CORPORATIONS Shareholders gain in proxy voting



Shareholders' votes show anger with management.
LOS ANGELES TIMES
For four straight years, lumber giant Weyerhaeuser Co. has faced an annual shareholder vote on a proposal that all company directors be re-elected yearly instead of serving staggered three-year terms.
The argument for annual re-election is that it would improve the board's accountability to shareholders.
For the past two years, Weyerhaeuser investors appear to have spoken loud and clear: The proposal got 55.9 percent of the votes cast at the 2002 annual meeting. At this year's meeting, held April 15, the ayes jumped to 63.8 percent.
Weyerhaeuser management's response after the 2002 vote was to study the issue and then reject it. With the most recent vote, the board will "take it under advisement again," said Bruce Amundson, director of financial relations.
Weyerhaeuser illustrates both the ecstasy and the agony shared by activist investors during this annual-meeting season. As they seek to reform corporate behavior, activists finally are winning over many other shareholders who for years had loyally backed management. By most accounts, the success rate of shareholder proposals on company proxy ballots this year has been extraordinary.

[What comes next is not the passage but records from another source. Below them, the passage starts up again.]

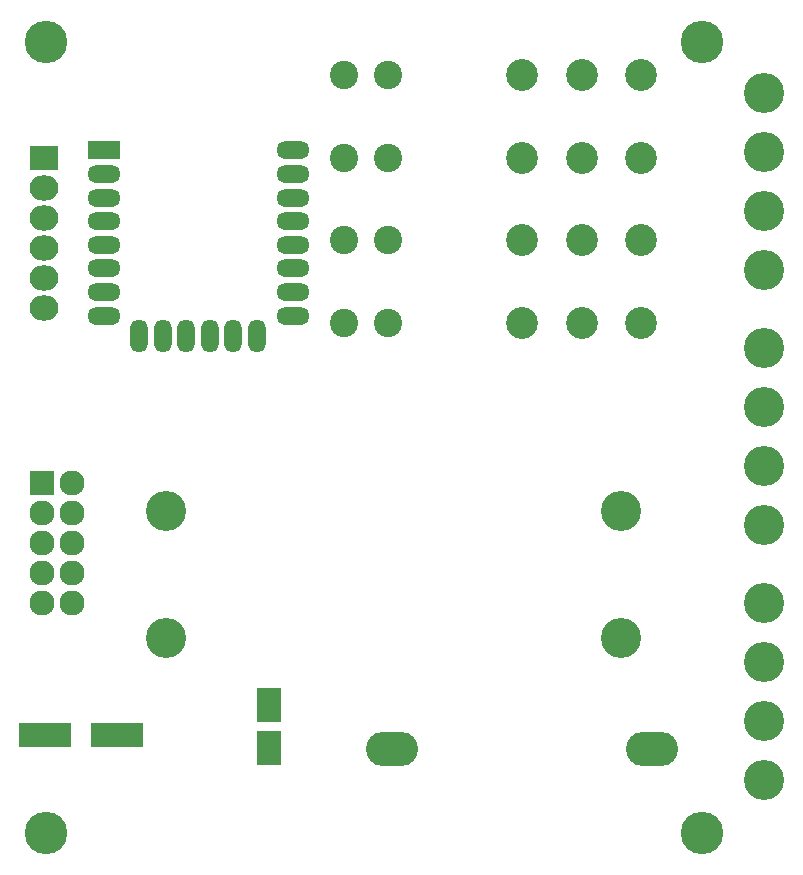
<source format=gts>
G04 #@! TF.FileFunction,Soldermask,Top*
%FSLAX46Y46*%
G04 Gerber Fmt 4.6, Leading zero omitted, Abs format (unit mm)*
G04 Created by KiCad (PCBNEW 4.0.2+e4-6225~38~ubuntu14.04.1-stable) date Sun 31 Jul 2016 09:36:03 AM CEST*
%MOMM*%
G01*
G04 APERTURE LIST*
%ADD10C,0.100000*%
%ADD11O,4.400500X2.899360*%
%ADD12R,2.432000X2.127200*%
%ADD13O,2.432000X2.127200*%
%ADD14O,1.500000X2.800000*%
%ADD15R,2.800000X1.500000*%
%ADD16O,2.800000X1.500000*%
%ADD17C,3.400000*%
%ADD18C,2.700000*%
%ADD19C,2.400000*%
%ADD20R,4.400500X2.000200*%
%ADD21R,2.000200X3.000960*%
%ADD22C,3.600000*%
%ADD23R,2.127200X2.127200*%
%ADD24O,2.127200X2.127200*%
G04 APERTURE END LIST*
D10*
D11*
X163781740Y-122809000D03*
X141780260Y-122809000D03*
D12*
X112268000Y-72771000D03*
D13*
X112268000Y-75311000D03*
X112268000Y-77851000D03*
X112268000Y-80391000D03*
X112268000Y-82931000D03*
X112268000Y-85471000D03*
D14*
X120338000Y-87886000D03*
X122338000Y-87886000D03*
X124338000Y-87886000D03*
X126338000Y-87886000D03*
X128338000Y-87886000D03*
X130338000Y-87886000D03*
D15*
X117348000Y-72136000D03*
D16*
X117348000Y-74136000D03*
X117348000Y-76136000D03*
X117348000Y-78136000D03*
X117348000Y-80136000D03*
X117348000Y-82136000D03*
X117348000Y-84136000D03*
X117348000Y-86136000D03*
X133348000Y-86136000D03*
X133348000Y-84136000D03*
X133348000Y-82136000D03*
X133348000Y-80136000D03*
X133348000Y-78136000D03*
X133348000Y-76136000D03*
X133348000Y-74136000D03*
X133348000Y-72136000D03*
D17*
X173230000Y-110476000D03*
X173230000Y-115476000D03*
X173230000Y-120476000D03*
X173230000Y-125476000D03*
X173230000Y-88886000D03*
X173230000Y-93886000D03*
X173230000Y-98886000D03*
X173230000Y-103886000D03*
X173230000Y-67296000D03*
X173230000Y-72296000D03*
X173230000Y-77296000D03*
X173230000Y-82296000D03*
X122663000Y-102661000D03*
X161163000Y-102661000D03*
X122663000Y-113411000D03*
X161163000Y-113411000D03*
D18*
X162868000Y-86741000D03*
X157828000Y-86741000D03*
X152788000Y-86741000D03*
D19*
X141448000Y-86741000D03*
X137668000Y-86741000D03*
D18*
X162868000Y-79756000D03*
X157828000Y-79756000D03*
X152788000Y-79756000D03*
D19*
X141448000Y-79756000D03*
X137668000Y-79756000D03*
D18*
X162868000Y-72771000D03*
X157828000Y-72771000D03*
X152788000Y-72771000D03*
D19*
X141448000Y-72771000D03*
X137668000Y-72771000D03*
D18*
X162868000Y-65786000D03*
X157828000Y-65786000D03*
X152788000Y-65786000D03*
D19*
X141448000Y-65786000D03*
X137668000Y-65786000D03*
D20*
X118493540Y-121666000D03*
X112392460Y-121666000D03*
D21*
X131318000Y-119103140D03*
X131318000Y-122704860D03*
D22*
X168000000Y-129928000D03*
X168000000Y-62928000D03*
X112500000Y-129928000D03*
X112500000Y-62928000D03*
D23*
X112141000Y-100330000D03*
D24*
X114681000Y-100330000D03*
X112141000Y-102870000D03*
X114681000Y-102870000D03*
X112141000Y-105410000D03*
X114681000Y-105410000D03*
X112141000Y-107950000D03*
X114681000Y-107950000D03*
X112141000Y-110490000D03*
X114681000Y-110490000D03*
M02*

</source>
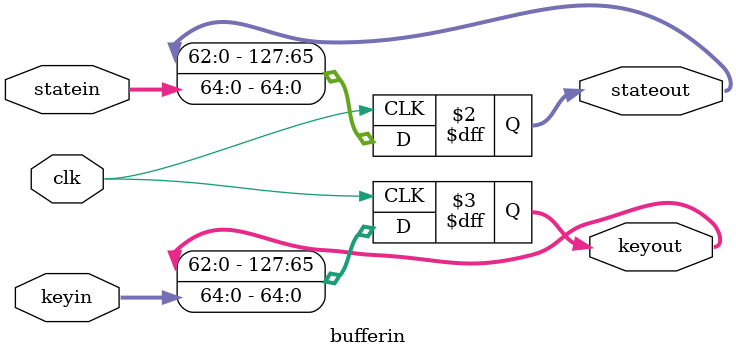
<source format=v>
module bufferin(
  input         clk,
  input [64:0]  statein,
  input [64:0]  keyin,
  output reg [127:0] stateout,
  output reg [127:0] keyout
  );

  always @(posedge clk)
  begin
    stateout <= {stateout[63:0], statein};
    keyout <= {keyout[63:0], keyin};
  end
endmodule
</source>
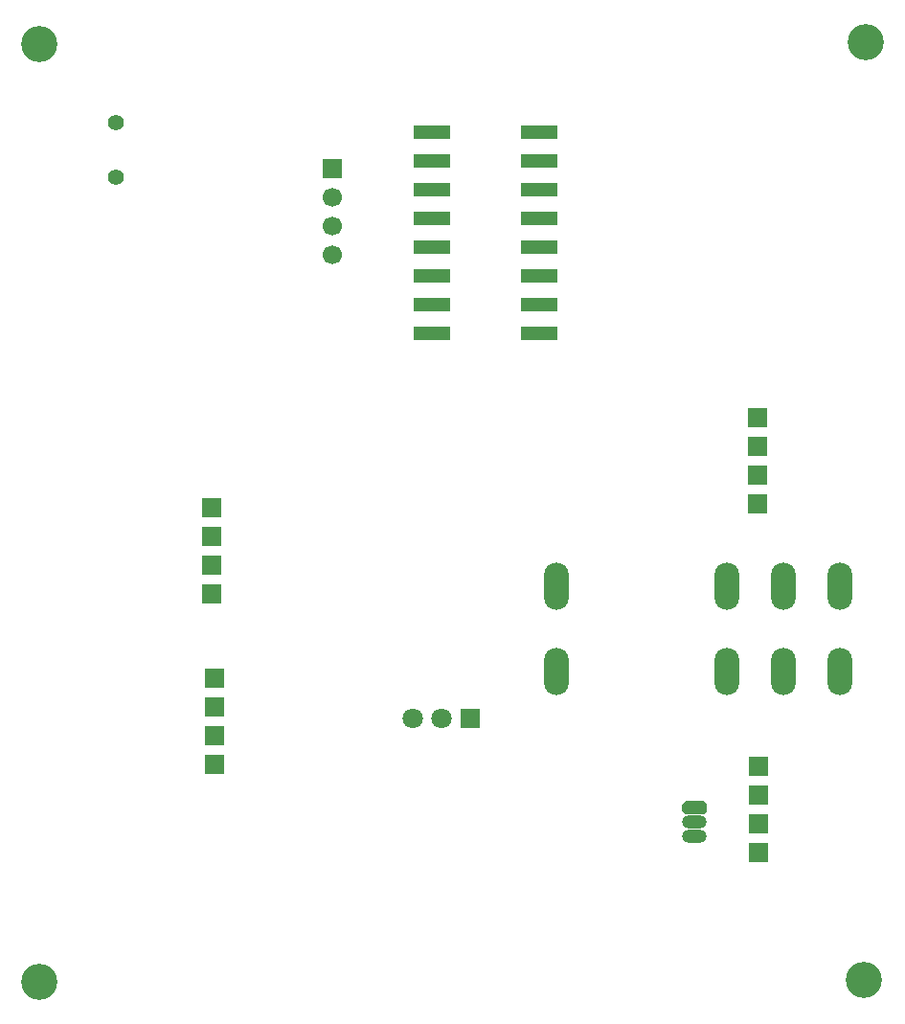
<source format=gbr>
G04 DipTrace 2.4.0.2*
%INBottomMask.gbr*%
%MOMM*%
%ADD48C,3.2*%
%ADD57C,1.419*%
%ADD59C,1.8*%
%ADD61R,1.8X1.8*%
%ADD85O,2.2X1.2*%
%ADD89O,2.181X4.181*%
%ADD91R,3.2X1.2*%
%ADD97C,1.7*%
%ADD99R,1.7X1.7*%
%FSLAX53Y53*%
G04*
G71*
G90*
G75*
G01*
%LNBotMask*%
%LPD*%
D99*
X41113Y87264D3*
D97*
Y84724D3*
Y82184D3*
Y79644D3*
D99*
X78830Y26818D3*
Y29358D3*
Y31898D3*
Y34438D3*
X30406Y57301D3*
Y54761D3*
Y52221D3*
Y49681D3*
X30724Y42218D3*
Y39678D3*
Y37138D3*
Y34598D3*
X78672Y57619D3*
Y60159D3*
Y62699D3*
Y65239D3*
D91*
X59409Y72697D3*
Y75237D3*
Y77777D3*
Y80317D3*
Y82857D3*
Y85397D3*
Y87937D3*
Y90477D3*
X49884D3*
Y87937D3*
Y85397D3*
Y82857D3*
Y80317D3*
Y77777D3*
Y75237D3*
Y72697D3*
D89*
X60964Y50327D3*
Y42834D3*
X75976Y50327D3*
X80954D3*
X85958D3*
X75976Y42834D3*
X80954D3*
X85958D3*
G36*
X72352Y31355D2*
X72043Y31047D1*
Y30464D1*
X72352Y30155D1*
X73935D1*
X74243Y30464D1*
Y31047D1*
X73935Y31355D1*
X72352D1*
X72043Y31047D1*
Y30464D1*
X72352Y30155D1*
X73935D1*
X74243Y30464D1*
Y31047D1*
X73935Y31355D1*
X72352D1*
X72043Y31047D1*
Y30464D1*
X72352Y30155D1*
X73935D1*
X74243Y30464D1*
Y31047D1*
X73935Y31355D1*
X72352D1*
G37*
D85*
X73143Y29485D3*
Y28215D3*
D61*
X53264Y38620D3*
D59*
X50724D3*
X48184D3*
D57*
X21992Y86514D3*
Y91340D3*
D48*
X88272Y98433D3*
X15239Y98274D3*
Y15398D3*
X88113Y15557D3*
M02*

</source>
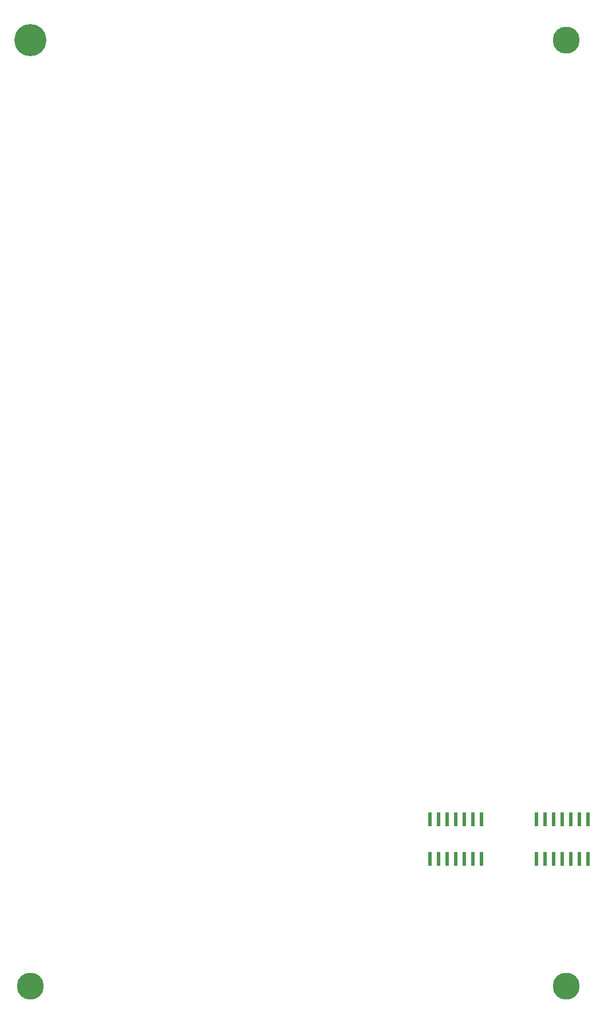
<source format=gtp>
G04 #@! TF.FileFunction,Paste,Top*
%FSLAX46Y46*%
G04 Gerber Fmt 4.6, Leading zero omitted, Abs format (unit mm)*
G04 Created by KiCad (PCBNEW (after 2015-mar-04 BZR unknown)-product) date Sun 03 Mar 2019 09:58:19 PM EST*
%MOMM*%
G01*
G04 APERTURE LIST*
%ADD10C,0.152400*%
%ADD11R,0.600000X2.000000*%
%ADD12C,3.987800*%
%ADD13C,4.749800*%
G04 APERTURE END LIST*
D10*
D11*
X196977000Y-139044000D03*
X198247000Y-139044000D03*
X199517000Y-139044000D03*
X200787000Y-139044000D03*
X202057000Y-139044000D03*
X203327000Y-139044000D03*
X204597000Y-139044000D03*
X204597000Y-133244000D03*
X203327000Y-133244000D03*
X202057000Y-133244000D03*
X200787000Y-133244000D03*
X199517000Y-133244000D03*
X198247000Y-133244000D03*
X196977000Y-133244000D03*
X181229000Y-139044000D03*
X182499000Y-139044000D03*
X183769000Y-139044000D03*
X185039000Y-139044000D03*
X186309000Y-139044000D03*
X187579000Y-139044000D03*
X188849000Y-139044000D03*
X188849000Y-133244000D03*
X187579000Y-133244000D03*
X186309000Y-133244000D03*
X185039000Y-133244000D03*
X183769000Y-133244000D03*
X182499000Y-133244000D03*
X181229000Y-133244000D03*
D12*
X122174000Y-157861000D03*
X201422000Y-157861000D03*
X201422000Y-18161000D03*
D13*
X122174000Y-18161000D03*
M02*

</source>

Yet in the world of proxy voting, winning a majority can bring self-satisfaction for dissident shareholders, but it's no guarantee of genuine change. That's because their resolutions almost invariably must be advisory, not binding, on a company's board or its managers.
Crowing
Even so, many activists -- especially labor union pension funds -- are crowing about their victories this spring. They point not only to the majority votes their resolutions are getting at annual meetings, but also to the growing list of companies that are voluntarily implementing suggested governance reforms on issues including executive pay, stock-option expensing, board structure and general accountability to investors.
Patrick McGurn, senior vice president of investor-rights group Institutional Shareholder Services in Rockville, Md., said he counts 71 majority votes for shareholder resolutions so far this proxy season, most of them against major companies.
He expects the final tally to top 150, which would be "50 percent more than we've ever seen before," he said.
"These are big numbers," said Charles Elson, director of the Center for Corporate Governance at the University of Delaware. "They show that people are very angry, and mistrustful of management."